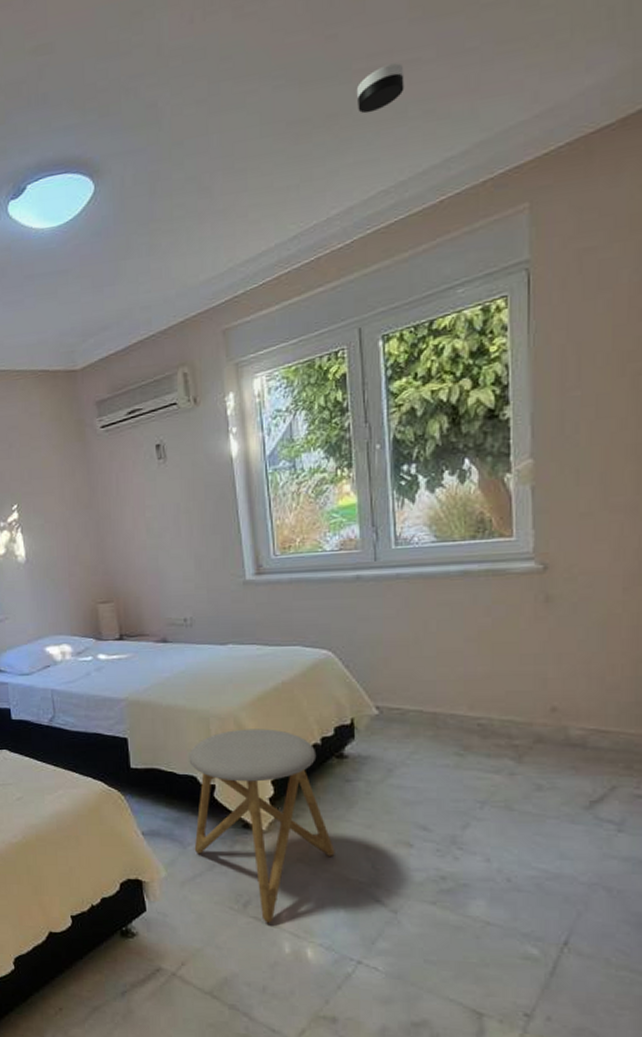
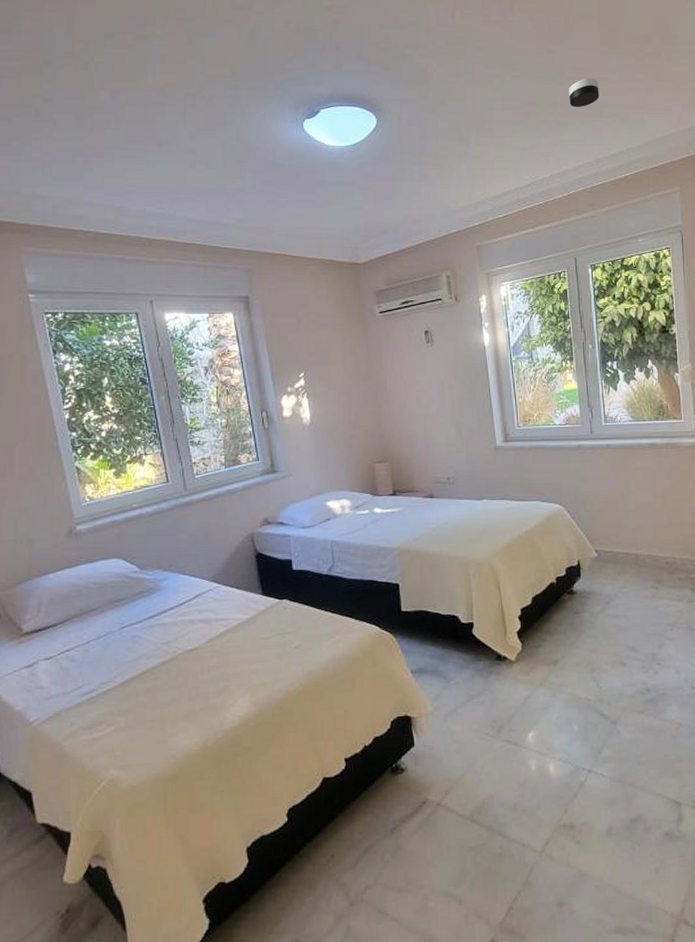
stool: present [189,729,335,923] -> none [451,571,569,744]

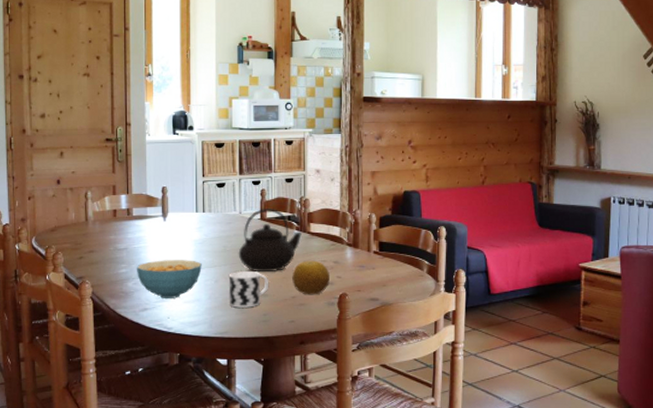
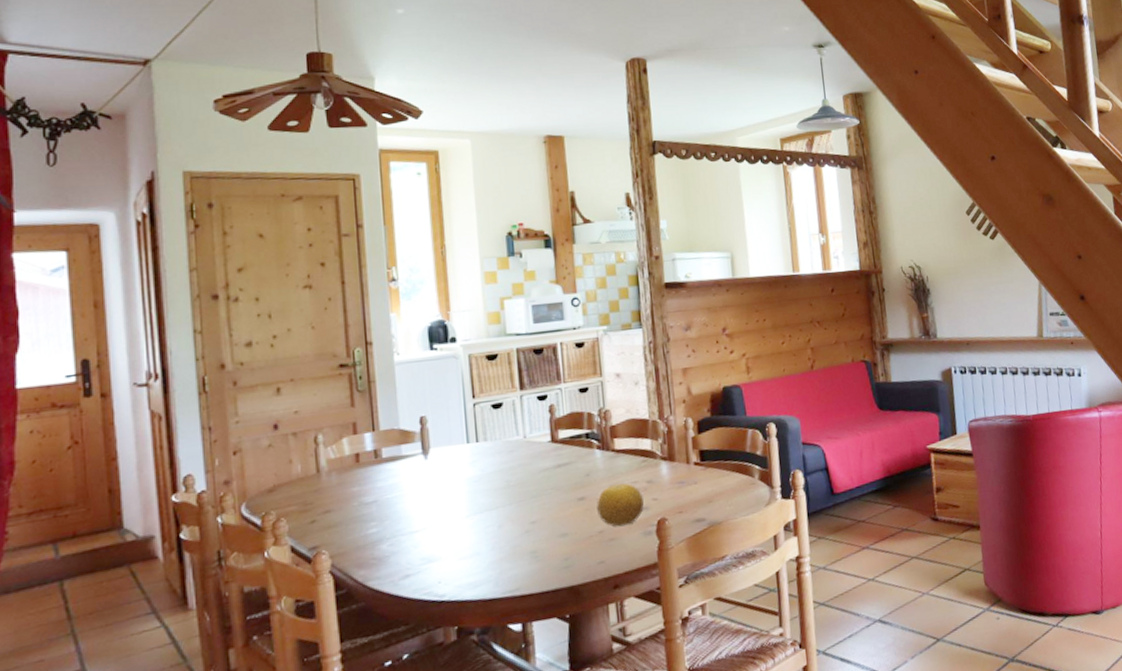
cereal bowl: present [136,260,202,298] -> none [390,504,480,559]
cup: present [228,271,269,308] -> none [515,507,569,556]
teapot: present [238,208,302,271] -> none [525,425,605,507]

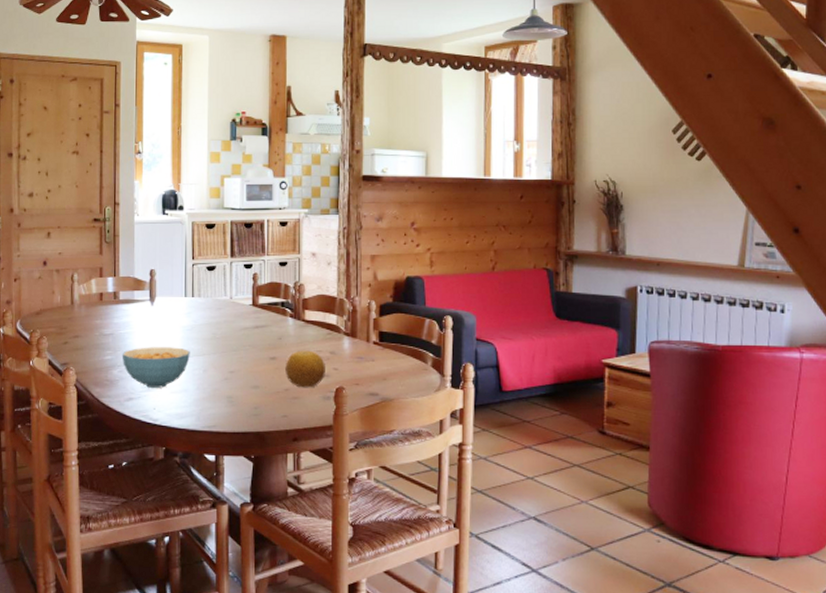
cereal bowl: none [390,504,480,559] -> present [121,347,190,388]

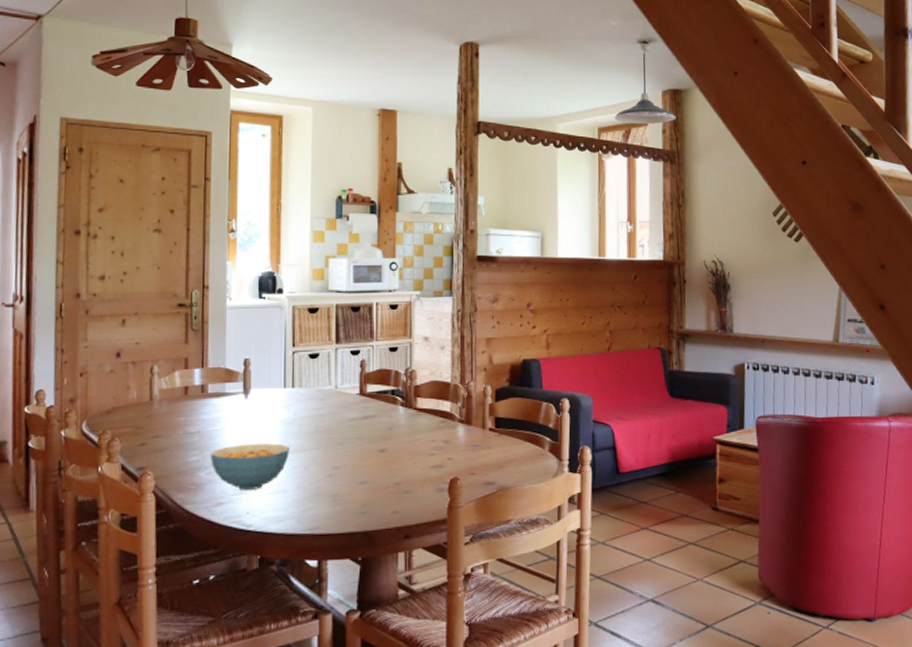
fruit: present [285,350,325,388] -> none [396,440,439,481]

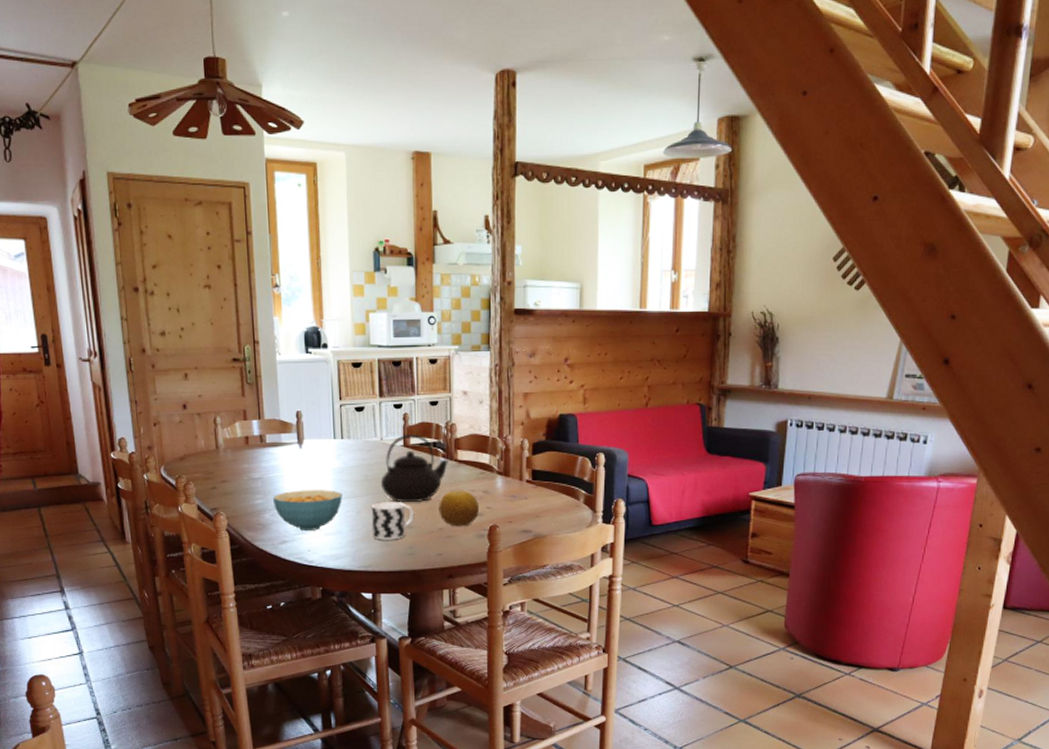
cup: none [321,455,369,498] -> present [371,502,415,540]
teapot: none [333,381,407,455] -> present [380,433,448,502]
fruit: none [396,440,439,481] -> present [439,490,479,527]

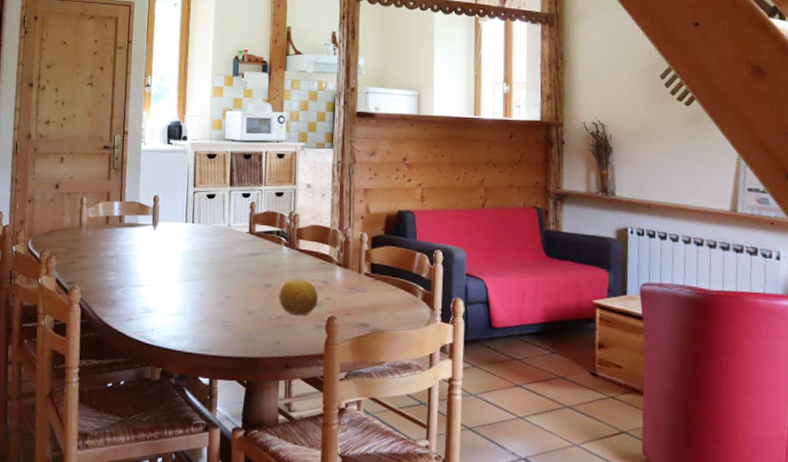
cereal bowl: present [272,490,343,531] -> none [124,269,189,310]
cup: present [371,502,415,540] -> none [214,286,255,325]
teapot: present [380,433,448,502] -> none [225,221,290,288]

::::::

» **Required action**:
Repeat the listing above exactly, with no pictures.

» **Result**:
stool: present [189,729,335,923] -> none [451,571,569,744]

cereal bowl: present [136,260,202,298] -> none [390,504,480,559]
cup: present [228,271,269,308] -> none [515,507,569,556]
teapot: present [238,208,302,271] -> none [525,425,605,507]

cereal bowl: none [390,504,480,559] -> present [121,347,190,388]

fruit: present [285,350,325,388] -> none [396,440,439,481]

cup: none [321,455,369,498] -> present [371,502,415,540]
teapot: none [333,381,407,455] -> present [380,433,448,502]
fruit: none [396,440,439,481] -> present [439,490,479,527]

cereal bowl: present [272,490,343,531] -> none [124,269,189,310]
cup: present [371,502,415,540] -> none [214,286,255,325]
teapot: present [380,433,448,502] -> none [225,221,290,288]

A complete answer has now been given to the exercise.